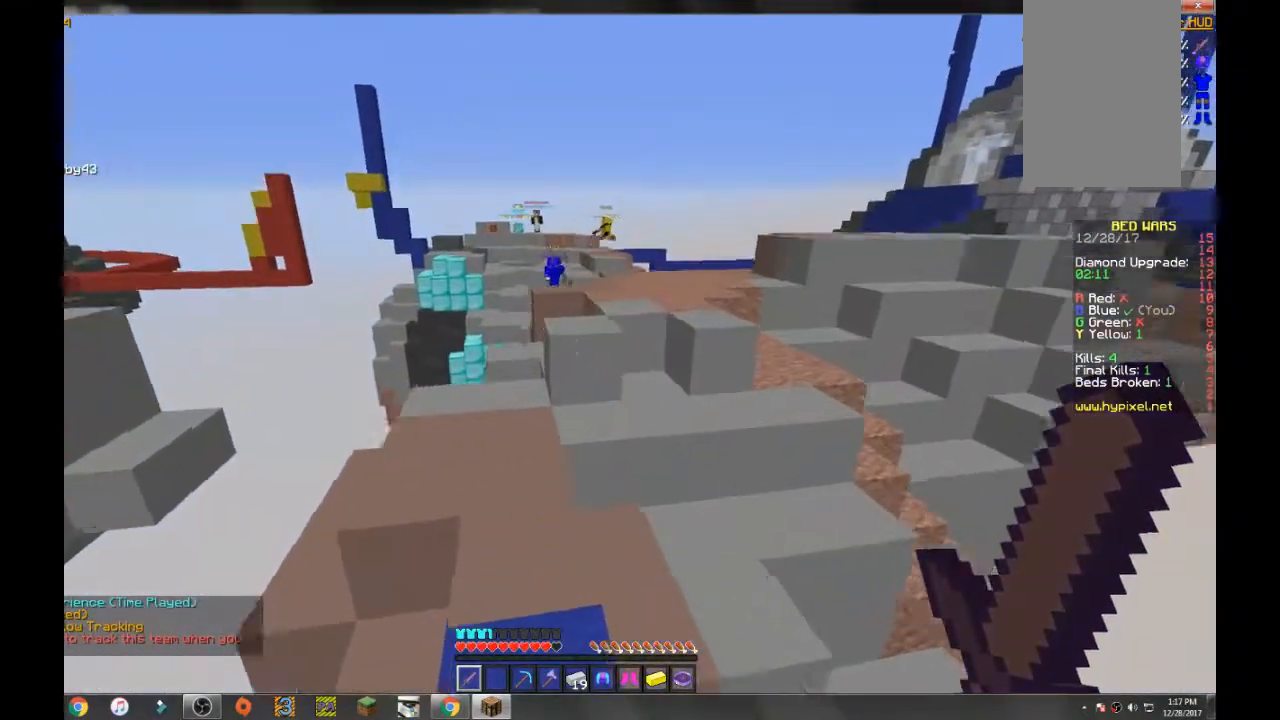
{"keys": ["w"], "mouse": [], "events": [[67, "space", "up"]]}
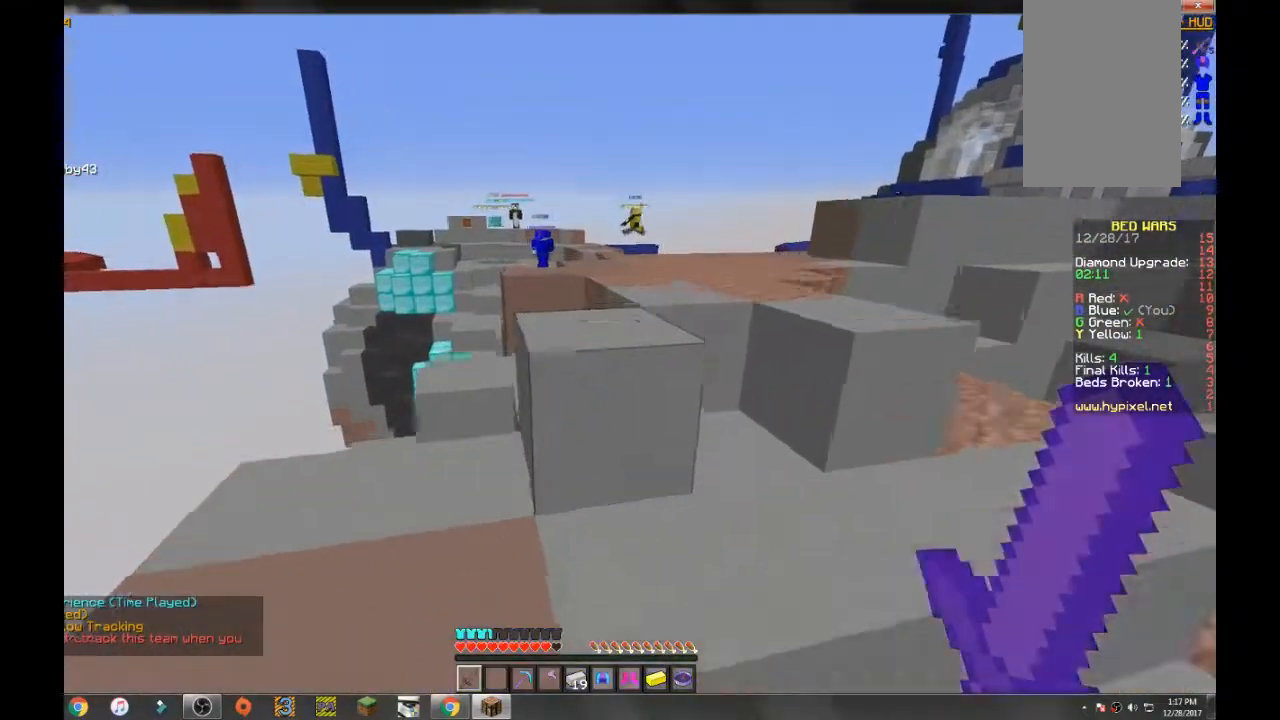
{"keys": ["d", "space", "w"], "mouse": [], "events": [[133, "space", "down"], [500, "d", "down"]]}
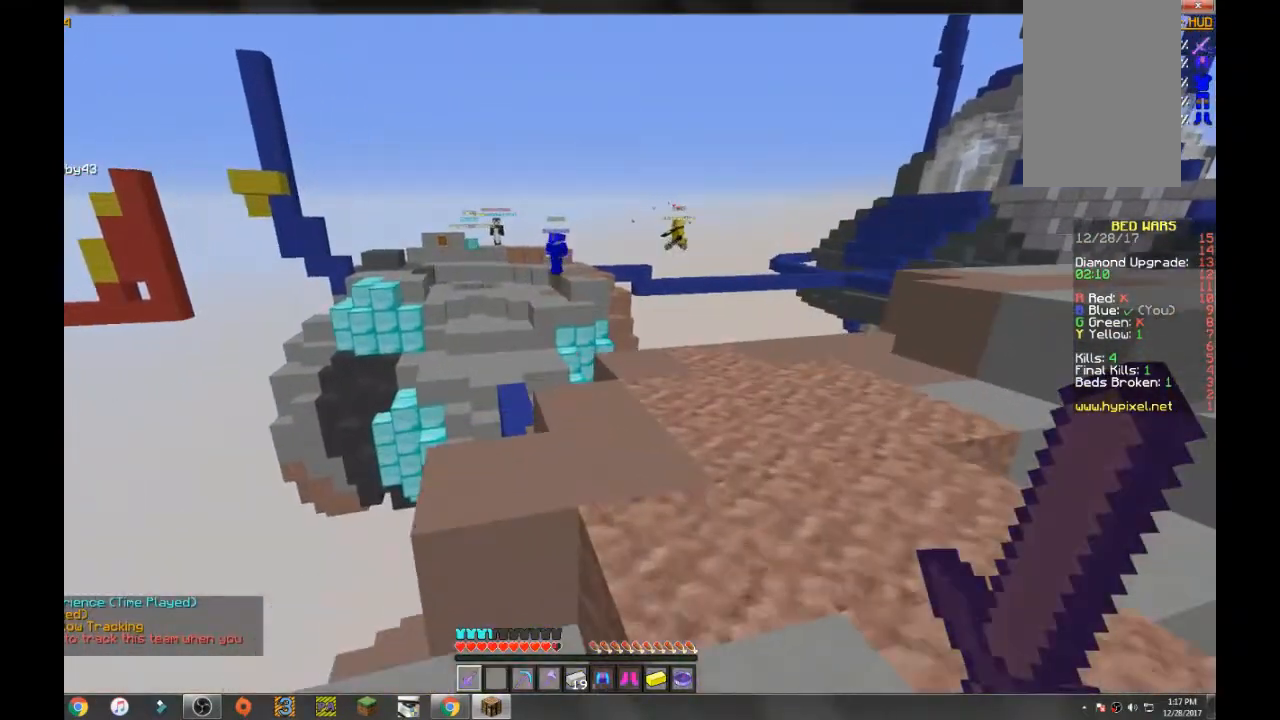
{"keys": ["w"], "mouse": [], "events": [[267, "d", "up"], [501, "space", "up"]]}
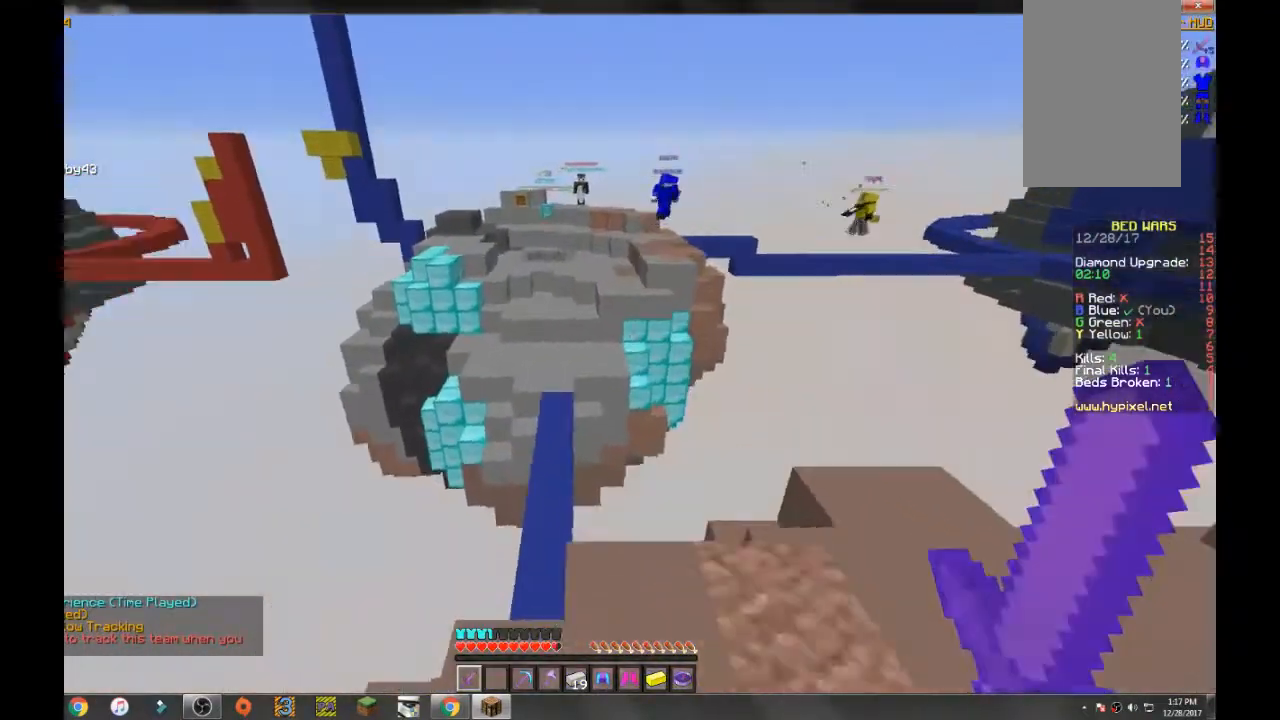
{"keys": ["w"], "mouse": [], "events": [[33, "a", "down"], [467, "a", "up"]]}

- - - - - - -

§ About this exercise:
Search the listing for the word "down" and return each line that holds it.

§ Expected answer:
{"keys": ["d", "space", "w"], "mouse": [], "events": [[133, "space", "down"], [500, "d", "down"]]}
{"keys": ["w"], "mouse": [], "events": [[33, "a", "down"], [467, "a", "up"]]}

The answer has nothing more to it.